* _REQUIREMENT_: Please retype, character for character, the portion of the entries below that runs from the line containing "を分析し、原料炭について減損の兆" to the last line.
• • • •
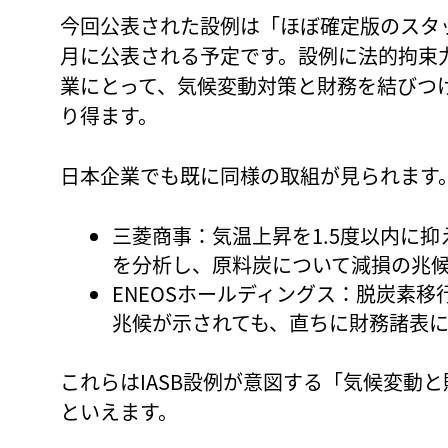
今回公表された設例は「ほぼ確定版のスタッ
月に公表される予定です。設例に法的拘束力
業にとって、気候変動対策と財務を結びつ
り得ます。
日本企業でも既に同様の取組が見られます
三菱商事：気温上昇を1.5度以内に
を分析し、原料炭について減損の兆
ENEOSホールディングス：脱炭素
兆候が示されても、直ちに財務諸表
これらはIASB設例が意図する「気候変動
といえます。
• • • •
* _WORKED SOLUTION_:
を分析し、原料炭について減損の兆
ENEOSホールディングス：脱炭素
兆候が示されても、直ちに財務諸表
これらはIASB設例が意図する「気候変動
といえます。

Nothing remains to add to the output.